Defendant also refers to the statement in Sunbeam Corp. v. Marcus, D.C., 1952, 105 F.Supp. 39, giving as one of the matters to be established by a manufacturer to obtain relief under the New York Fair Trade Laws, 105 F.Supp. at page 41: ‘(4) Under equitable principles the plaintiff has not indulged in practices offensive to the conscience of the Court—that he comes into equity with clean hands.’ This statement, however, is not sufficient to support defendant's contentions here. It refers to such matters as are required by all Fair Trade Acts including ours—that the particular commodity be in ‘fair and open competition with commodities of the same general class produced by others * * *’, Bus. and Prof.Code, § 16902, and that the manufacturer treat all retailers alike. In addition to the above requirement numbered (4), the Marcus case lists the three other requirements of such an action, 105 F.Supp. at page 41: ‘[1] The proof is convincing that the enforcement has been prompt, vigorous and impartial and that all reasonable steps have been taken to secure compliance. [2] The manufacturer is entitled to relief under the New York Fair Trade Law when he establishes: (1) That there is a genuine fair trade price structure; (2) That there is reasonable and diligent enforcement—that plaintiff has not by act or conduct waived the violation or abandoned its policy through all effective means; (3) That the relief sought against the violator is for the sole purpose of enforcement and not for any ulterior purpose; * * *.’ It will be noted that nowhere is reasonableness of price made a requirement of right to relief.

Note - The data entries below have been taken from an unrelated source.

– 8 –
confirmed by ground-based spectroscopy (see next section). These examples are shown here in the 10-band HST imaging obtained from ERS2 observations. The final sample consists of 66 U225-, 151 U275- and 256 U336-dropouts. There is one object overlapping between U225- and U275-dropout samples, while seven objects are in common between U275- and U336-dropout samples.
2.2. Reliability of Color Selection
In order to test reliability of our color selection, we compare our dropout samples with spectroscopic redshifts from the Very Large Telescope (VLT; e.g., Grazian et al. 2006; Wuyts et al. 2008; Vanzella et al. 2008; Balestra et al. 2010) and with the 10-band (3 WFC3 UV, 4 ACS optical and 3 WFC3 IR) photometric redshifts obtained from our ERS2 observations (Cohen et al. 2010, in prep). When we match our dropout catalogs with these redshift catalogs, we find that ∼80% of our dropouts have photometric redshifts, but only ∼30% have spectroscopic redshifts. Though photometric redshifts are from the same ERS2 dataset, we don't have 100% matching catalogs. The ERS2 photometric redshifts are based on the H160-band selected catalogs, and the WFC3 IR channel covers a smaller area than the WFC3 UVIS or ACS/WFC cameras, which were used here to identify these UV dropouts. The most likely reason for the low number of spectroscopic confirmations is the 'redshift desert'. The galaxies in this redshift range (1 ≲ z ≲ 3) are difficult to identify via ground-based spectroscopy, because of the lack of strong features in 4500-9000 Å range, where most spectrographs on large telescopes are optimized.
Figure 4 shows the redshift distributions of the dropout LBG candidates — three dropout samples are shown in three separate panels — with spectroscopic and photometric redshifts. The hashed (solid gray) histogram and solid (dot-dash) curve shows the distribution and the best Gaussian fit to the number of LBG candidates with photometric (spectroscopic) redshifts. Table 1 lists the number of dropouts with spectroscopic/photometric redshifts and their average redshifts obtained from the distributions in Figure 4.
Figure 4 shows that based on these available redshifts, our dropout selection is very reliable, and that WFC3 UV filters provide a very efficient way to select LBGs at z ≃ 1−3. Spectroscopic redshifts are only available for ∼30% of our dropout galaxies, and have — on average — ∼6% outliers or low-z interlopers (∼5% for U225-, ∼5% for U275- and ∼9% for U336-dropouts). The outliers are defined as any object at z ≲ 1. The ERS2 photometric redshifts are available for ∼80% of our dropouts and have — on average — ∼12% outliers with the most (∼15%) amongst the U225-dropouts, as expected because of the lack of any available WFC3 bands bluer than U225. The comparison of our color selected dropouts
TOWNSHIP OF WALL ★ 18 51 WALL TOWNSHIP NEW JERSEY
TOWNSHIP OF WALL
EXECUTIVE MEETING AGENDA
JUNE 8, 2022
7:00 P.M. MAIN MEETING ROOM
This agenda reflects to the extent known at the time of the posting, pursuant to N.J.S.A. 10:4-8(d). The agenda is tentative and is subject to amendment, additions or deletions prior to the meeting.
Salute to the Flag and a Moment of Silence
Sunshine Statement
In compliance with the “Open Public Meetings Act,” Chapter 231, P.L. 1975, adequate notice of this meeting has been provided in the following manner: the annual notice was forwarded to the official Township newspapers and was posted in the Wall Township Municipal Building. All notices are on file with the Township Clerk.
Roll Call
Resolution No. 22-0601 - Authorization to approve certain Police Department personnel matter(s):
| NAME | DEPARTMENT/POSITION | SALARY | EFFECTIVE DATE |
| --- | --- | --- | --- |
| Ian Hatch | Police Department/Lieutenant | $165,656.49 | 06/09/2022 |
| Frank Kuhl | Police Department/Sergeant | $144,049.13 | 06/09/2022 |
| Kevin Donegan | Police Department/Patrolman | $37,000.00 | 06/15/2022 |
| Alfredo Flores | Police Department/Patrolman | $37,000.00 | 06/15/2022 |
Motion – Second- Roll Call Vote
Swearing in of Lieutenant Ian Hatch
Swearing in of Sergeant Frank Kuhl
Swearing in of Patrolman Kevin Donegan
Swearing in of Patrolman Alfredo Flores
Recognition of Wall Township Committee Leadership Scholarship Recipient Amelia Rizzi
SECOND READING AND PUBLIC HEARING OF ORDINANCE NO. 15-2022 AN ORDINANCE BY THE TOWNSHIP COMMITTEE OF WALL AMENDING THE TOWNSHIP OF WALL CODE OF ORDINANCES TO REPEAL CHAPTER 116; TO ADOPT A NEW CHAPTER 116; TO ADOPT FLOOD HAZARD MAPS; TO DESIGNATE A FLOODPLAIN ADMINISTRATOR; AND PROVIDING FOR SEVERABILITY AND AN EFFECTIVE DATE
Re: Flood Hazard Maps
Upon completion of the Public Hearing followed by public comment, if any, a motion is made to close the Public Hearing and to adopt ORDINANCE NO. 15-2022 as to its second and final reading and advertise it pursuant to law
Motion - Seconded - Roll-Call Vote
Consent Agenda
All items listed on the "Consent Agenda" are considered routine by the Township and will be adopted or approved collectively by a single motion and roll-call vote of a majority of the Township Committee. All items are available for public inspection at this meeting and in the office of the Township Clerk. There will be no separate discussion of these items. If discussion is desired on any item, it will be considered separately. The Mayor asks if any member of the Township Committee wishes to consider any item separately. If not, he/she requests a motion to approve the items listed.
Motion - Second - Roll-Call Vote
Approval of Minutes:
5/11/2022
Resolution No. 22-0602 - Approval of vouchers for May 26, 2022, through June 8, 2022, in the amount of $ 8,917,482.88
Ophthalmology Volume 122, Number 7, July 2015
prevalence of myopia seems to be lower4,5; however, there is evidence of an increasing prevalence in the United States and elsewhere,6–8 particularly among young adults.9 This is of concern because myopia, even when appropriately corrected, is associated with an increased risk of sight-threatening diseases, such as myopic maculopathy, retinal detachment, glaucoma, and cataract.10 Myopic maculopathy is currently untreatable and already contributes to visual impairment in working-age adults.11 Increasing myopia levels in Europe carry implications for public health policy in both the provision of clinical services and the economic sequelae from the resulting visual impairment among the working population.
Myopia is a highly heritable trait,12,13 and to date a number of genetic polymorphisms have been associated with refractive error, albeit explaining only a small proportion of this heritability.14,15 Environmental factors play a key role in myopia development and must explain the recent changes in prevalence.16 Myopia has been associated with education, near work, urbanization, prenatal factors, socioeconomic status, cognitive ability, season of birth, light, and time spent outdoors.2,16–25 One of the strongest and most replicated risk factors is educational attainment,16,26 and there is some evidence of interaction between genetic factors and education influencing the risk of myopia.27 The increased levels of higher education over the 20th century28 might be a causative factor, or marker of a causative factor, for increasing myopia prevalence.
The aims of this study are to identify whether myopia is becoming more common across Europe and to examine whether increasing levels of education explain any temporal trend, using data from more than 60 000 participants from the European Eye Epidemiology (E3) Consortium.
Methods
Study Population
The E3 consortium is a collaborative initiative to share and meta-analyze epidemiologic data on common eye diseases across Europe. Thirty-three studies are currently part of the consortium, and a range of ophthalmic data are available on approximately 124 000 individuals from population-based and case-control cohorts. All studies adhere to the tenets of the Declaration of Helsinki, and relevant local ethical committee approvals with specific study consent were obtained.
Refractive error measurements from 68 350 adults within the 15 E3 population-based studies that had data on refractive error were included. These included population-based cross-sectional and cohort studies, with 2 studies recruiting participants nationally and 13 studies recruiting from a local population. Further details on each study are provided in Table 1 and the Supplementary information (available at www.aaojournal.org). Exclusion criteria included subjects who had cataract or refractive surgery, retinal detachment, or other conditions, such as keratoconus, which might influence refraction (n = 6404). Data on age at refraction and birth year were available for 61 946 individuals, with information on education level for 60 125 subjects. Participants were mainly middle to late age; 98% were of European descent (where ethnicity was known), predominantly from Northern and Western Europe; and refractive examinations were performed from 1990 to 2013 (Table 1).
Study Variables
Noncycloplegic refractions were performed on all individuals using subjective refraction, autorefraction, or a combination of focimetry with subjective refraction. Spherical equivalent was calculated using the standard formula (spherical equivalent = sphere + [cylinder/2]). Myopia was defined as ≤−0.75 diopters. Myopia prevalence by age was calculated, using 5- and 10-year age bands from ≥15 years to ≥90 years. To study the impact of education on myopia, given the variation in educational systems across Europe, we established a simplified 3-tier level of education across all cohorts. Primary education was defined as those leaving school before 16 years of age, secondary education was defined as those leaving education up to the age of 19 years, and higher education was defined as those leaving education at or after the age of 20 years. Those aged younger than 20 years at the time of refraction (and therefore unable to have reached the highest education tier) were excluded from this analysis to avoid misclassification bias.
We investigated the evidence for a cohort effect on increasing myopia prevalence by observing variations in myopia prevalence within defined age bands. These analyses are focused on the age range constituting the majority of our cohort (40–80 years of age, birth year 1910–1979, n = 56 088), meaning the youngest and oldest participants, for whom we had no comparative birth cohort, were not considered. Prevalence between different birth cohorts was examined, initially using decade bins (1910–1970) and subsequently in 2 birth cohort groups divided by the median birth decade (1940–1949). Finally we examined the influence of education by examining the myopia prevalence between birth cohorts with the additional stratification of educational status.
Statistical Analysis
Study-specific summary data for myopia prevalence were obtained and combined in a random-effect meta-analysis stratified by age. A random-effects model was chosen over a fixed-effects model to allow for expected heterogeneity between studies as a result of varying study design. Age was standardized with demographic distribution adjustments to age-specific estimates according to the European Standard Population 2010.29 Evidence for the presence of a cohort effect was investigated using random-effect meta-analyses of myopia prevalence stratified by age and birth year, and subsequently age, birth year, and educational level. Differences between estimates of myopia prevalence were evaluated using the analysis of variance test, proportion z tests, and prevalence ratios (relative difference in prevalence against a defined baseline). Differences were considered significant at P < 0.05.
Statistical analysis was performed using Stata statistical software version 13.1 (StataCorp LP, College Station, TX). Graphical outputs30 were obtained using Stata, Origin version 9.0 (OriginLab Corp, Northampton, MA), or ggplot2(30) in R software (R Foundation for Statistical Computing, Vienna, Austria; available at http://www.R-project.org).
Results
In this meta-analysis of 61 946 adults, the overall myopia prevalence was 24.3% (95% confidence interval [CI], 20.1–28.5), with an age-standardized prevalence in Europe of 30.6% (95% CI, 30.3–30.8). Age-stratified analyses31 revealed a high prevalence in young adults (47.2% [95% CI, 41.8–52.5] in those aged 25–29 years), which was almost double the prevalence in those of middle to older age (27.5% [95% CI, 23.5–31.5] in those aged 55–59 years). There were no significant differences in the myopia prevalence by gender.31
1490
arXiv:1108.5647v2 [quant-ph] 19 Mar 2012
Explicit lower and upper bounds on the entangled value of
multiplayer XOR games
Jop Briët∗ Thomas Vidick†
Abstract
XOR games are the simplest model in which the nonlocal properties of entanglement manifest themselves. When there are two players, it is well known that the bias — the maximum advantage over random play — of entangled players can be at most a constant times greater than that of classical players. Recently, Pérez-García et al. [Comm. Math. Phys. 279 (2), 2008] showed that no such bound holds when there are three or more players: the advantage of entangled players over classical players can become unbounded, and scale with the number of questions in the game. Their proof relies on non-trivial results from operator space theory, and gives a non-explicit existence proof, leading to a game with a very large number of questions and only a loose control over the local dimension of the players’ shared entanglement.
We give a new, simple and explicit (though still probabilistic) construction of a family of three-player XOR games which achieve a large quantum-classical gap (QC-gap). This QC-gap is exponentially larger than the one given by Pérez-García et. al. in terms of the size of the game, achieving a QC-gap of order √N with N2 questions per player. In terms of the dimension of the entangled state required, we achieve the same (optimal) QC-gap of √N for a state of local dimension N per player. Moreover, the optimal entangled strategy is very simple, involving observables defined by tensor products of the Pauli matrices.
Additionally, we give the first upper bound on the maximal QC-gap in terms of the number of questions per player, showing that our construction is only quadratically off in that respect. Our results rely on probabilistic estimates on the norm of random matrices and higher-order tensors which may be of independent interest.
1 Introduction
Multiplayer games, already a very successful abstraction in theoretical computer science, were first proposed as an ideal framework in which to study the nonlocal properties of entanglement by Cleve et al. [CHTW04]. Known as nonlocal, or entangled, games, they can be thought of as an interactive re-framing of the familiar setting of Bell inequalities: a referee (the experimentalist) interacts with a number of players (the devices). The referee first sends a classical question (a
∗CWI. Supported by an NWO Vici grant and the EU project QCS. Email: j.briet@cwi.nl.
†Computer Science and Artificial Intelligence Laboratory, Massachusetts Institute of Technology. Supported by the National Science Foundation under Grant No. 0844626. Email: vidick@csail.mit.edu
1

It should be pointed out that to require a manufacturer to produce his costs of doing business (thereby opening to his competitors one of the closest guarded secrets of a manufacturer) upon a general charge that his profits are arbitrary and unreasonable would completely emasculate the Fair Trade Act. In every case involving that act brought by a manufacturer he would be forced by such a procedure to choose between disclosing an important trade secret and enforcing the prices fixed under an act which the state has declared is in the public interest.

Let the peremptory writ of prohibition issue.


1.  While section 1000, Code of Civil Procedure, the discovery section, vests a discretion in the trial court, Milton Kauffman, Inc. v. Superior Court, 94 Cal.App.2d 8, 16, 210 P.2d 88, it is obvious that if the evidence for which discovery is sought could not be admitted at the trial, the trial court would have no power to order its production.

2.  It should be noted, too, that the fair trade price is not the price the manufacturer receives for its product, but the price the retailer receives. In that price the profit of the distributor and the retailer is included.

3.  See Max Factor & Co. v. Kunsman, 5 Cal.2d 446, 55 P.2d 177, for a discussion of the act, its validity, its purposes, including the statement that the act is not solely a price fixing statute but is also to protect the good will in connection with the products themselves, and the property and contract rights of the producer.

BRAY, Justice.

PETERS, P. J., and PATTERSON, J. pro tem.